Doctors decry data blackout, seek HIV emergency in Sindh
Experts link spread to unsafe injections, poor screening and weak healthcare regulation
By Mukhtar Alam
KARACHI: Alleging that successive governments have failed to make
consolidated HIV data public, senior physicians and infectious disease experts
on Saturday warned that Pakistan’s HIV situation was worsening, with rising
infections among children and low-risk groups reflecting serious weaknesses in
the healthcare system. They urged authorities to declare the growing number of
paediatric HIV cases in Sindh a public health emergency and launch urgent
corrective measures.
Speaking at a press conference at the Karachi
Press Club organised by the Pakistan Islamic Medical Association (PIMA), the
experts said the informal information currently available suggested that “all
is not well” with HIV prevention and control efforts across the country. They
maintained that the spread of infection beyond traditionally high-risk groups
pointed to systemic failures in infection prevention, regulation and
surveillance.
Addressing the conference, PIMA Central
President Prof Atif Hafeez Siddiqui said one of the country’s biggest tragedies
was that a large number of people remained unaware of their HIV status because
of poor screening coverage. PIMA Karachi President Dr Syed Ahmer Hamid
described the increase in HIV infections among children as deeply alarming and
said the issue must become an immediate government priority.
Weak
infection control
Infectious disease expert Prof Asma Naseem of SIUT said repeated use of
syringes remained a major cause of HIV transmission among children and should
be treated as a national emergency. Dr Samreen Sarfaraz of Indus Hospital added
that, according to the World Health Organisation, Pakistan was now considered
among the most HIV-affected countries in Asia.

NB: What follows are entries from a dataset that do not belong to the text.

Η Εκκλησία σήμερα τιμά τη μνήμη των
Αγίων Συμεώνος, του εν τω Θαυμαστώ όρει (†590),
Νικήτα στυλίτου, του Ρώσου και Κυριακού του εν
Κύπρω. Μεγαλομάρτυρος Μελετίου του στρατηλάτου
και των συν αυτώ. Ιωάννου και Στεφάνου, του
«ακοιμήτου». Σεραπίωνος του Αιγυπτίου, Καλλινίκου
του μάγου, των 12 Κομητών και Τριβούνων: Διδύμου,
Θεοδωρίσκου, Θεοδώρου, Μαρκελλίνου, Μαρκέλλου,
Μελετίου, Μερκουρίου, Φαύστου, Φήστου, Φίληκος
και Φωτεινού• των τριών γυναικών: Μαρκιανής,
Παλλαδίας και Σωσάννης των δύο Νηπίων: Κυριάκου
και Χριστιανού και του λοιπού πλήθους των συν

Pakistan Paediatric Association Sindh President Dr Waseem Jamalvi said most recent infections were linked to poor medical practices, including the reuse of syringes and needles, contaminated equipment, unsafe blood transfusions, quackery and weak regulation of private clinics. Pakistan Society of Physicians Sindh President Prof Qaiser Jamal said around 350,000 people were living with HIV in the country, while Sindh had reported 894 cases so far in 2026, many involving children.
Nationwide response strategy
The speakers said suppressing or delaying official HIV data served neither
policymakers nor the public. They stressed that timely disclosure of case
numbers, treatment coverage and outbreak trends was essential for
evidence-based interventions and accountability.
After the press conference, a spokesman for
PIMA said the organisation would soon formally write to the federal authorities
in Islamabad, seeking annual nationwide HIV data, including province-wise
details, to help experts assess trends and recommend corrective measures.